## Texte présenté:
Réponse sous la forme d'un plan de dissertation qu'il faut travailler en relisant les textes cités pour produire à l'oral une réponse argumentée.
Chacun
de mes poèmes est la commémoration d’un événement de ma vie ».
Peut-on, selon vous, lire le recueil Alcools comme une autobiographie poétique
?
Analyser
le sujet
a.
Étude de la citation
L’affirmation
d’Apollinaire est ici sans appel. On note l’absence de modalisateur, et
l’affirmation avec le choix du verbe « être » et le terme « Chacun de mes
poèmes ». La matière personnelle est donc une évidence, puisqu’ils évoquent
tous un « événement » de sa vie, terme intéressant par les différents
sens qu’il recouvre. Il peut s’agir tout aussi bien d’un fait marquant,
important à la fois personnellement et collectivement, que d’un fait exceptionnel
ou encore d’une simple chose qui se produit. Enfin, on s’interroge sur le sens
du mot « commémoration ». Là encore, plusieurs interprétations sont
possibles : l’étymologie évoque la réminiscence, mais les connotations appellent
la notion d’hommage rendu à un événement marquant, voire une nuance religieuse,
présente dans des expressions comme la « commémoration des morts »,
prière de la liturgie catholique.
b.

## Votre travail:
1. D'après le texte sur Alcools, qu'évoque l'étymologie du mot « commémoration » ?
2. Recopiez à l'identique le passage du texte sur Alcools situé entre « Étude de la » et « la liturgie catholique. », ces deux bornes comprises.
Les items n'entrent pas en jeu ici.

## Données fournies:
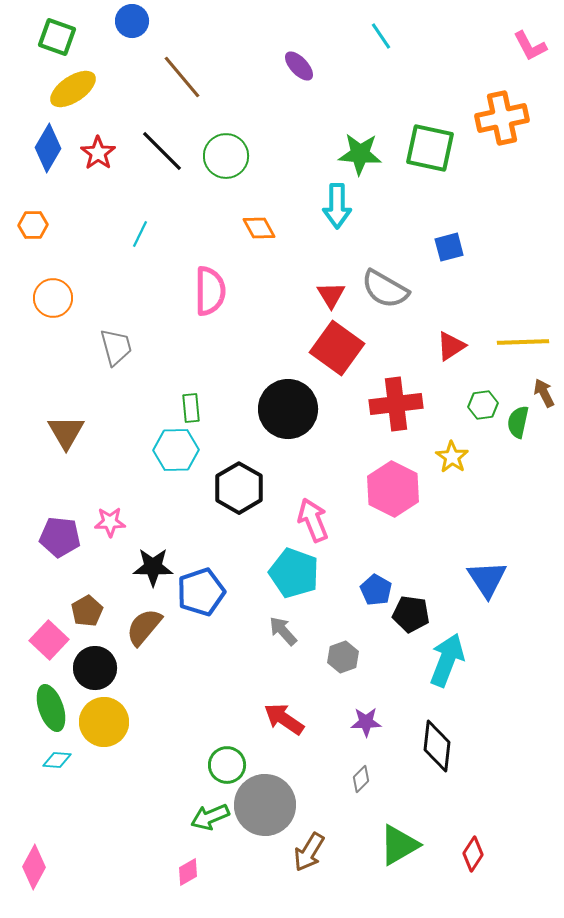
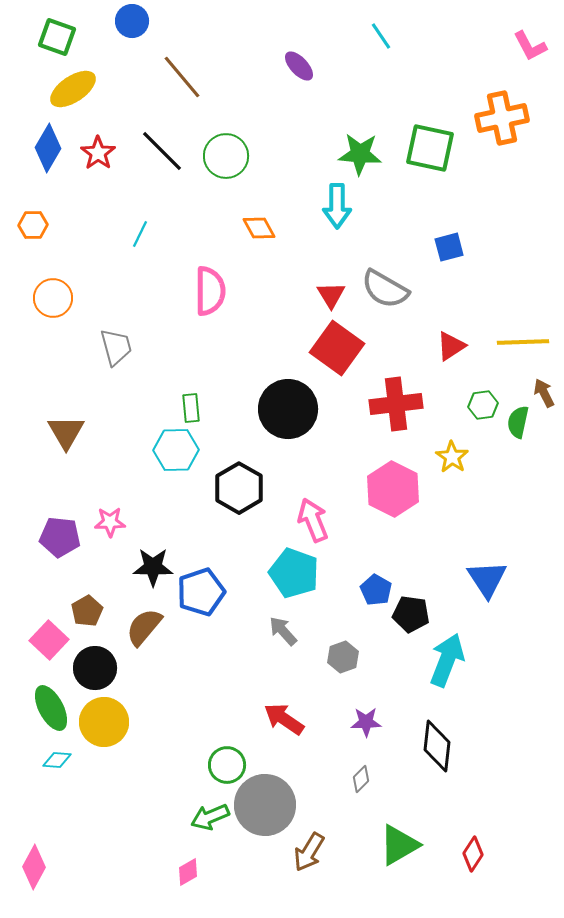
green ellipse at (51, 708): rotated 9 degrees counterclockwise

...

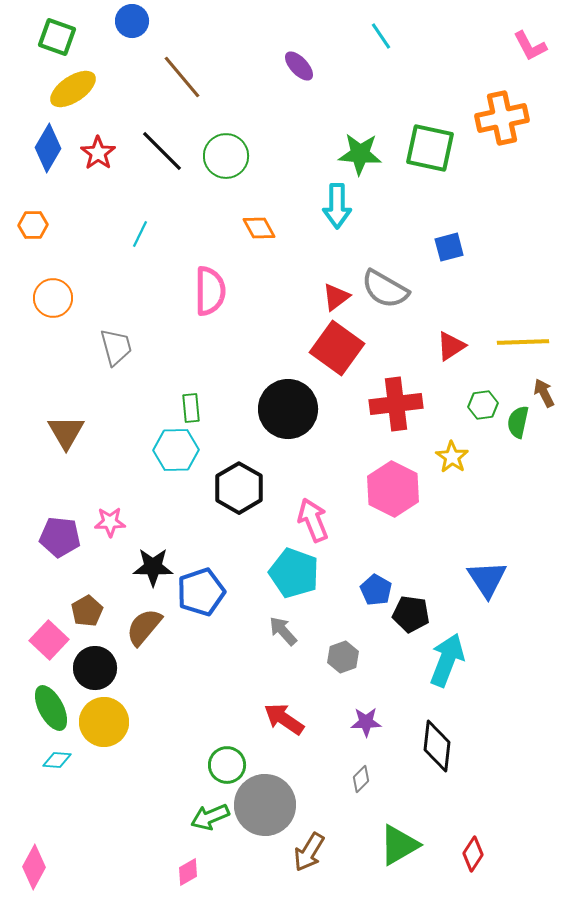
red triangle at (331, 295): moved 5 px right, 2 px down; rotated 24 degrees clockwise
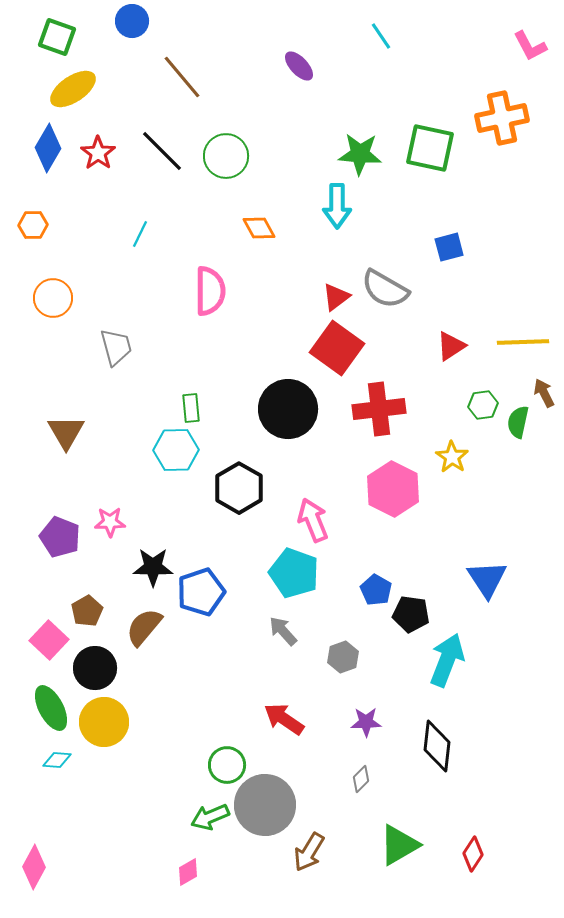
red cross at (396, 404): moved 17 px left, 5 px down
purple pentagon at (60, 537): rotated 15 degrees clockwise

## En réponse:
1. La réminiscence.

2.
Étude de la citation
L’affirmation
d’Apollinaire est ici sans appel. On note l’absence de modalisateur, et
l’affirmation avec le choix du verbe « être » et le terme « Chacun de mes
poèmes ». La matière personnelle est donc une évidence, puisqu’ils évoquent
tous un « événement » de sa vie, terme intéressant par les différents
sens qu’il recouvre. Il peut s’agir tout aussi bien d’un fait marquant,
important à la fois personnellement et collectivement, que d’un fait exceptionnel
ou encore d’une simple chose qui se produit. Enfin, on s’interroge sur le sens
du mot « commémoration ». Là encore, plusieurs interprétations sont
possibles : l’étymologie évoque la réminiscence, mais les connotations appellent
la notion d’hommage rendu à un événement marquant, voire une nuance religieuse,
présente dans des expressions comme la « commémoration des morts »,
prière de la liturgie catholique.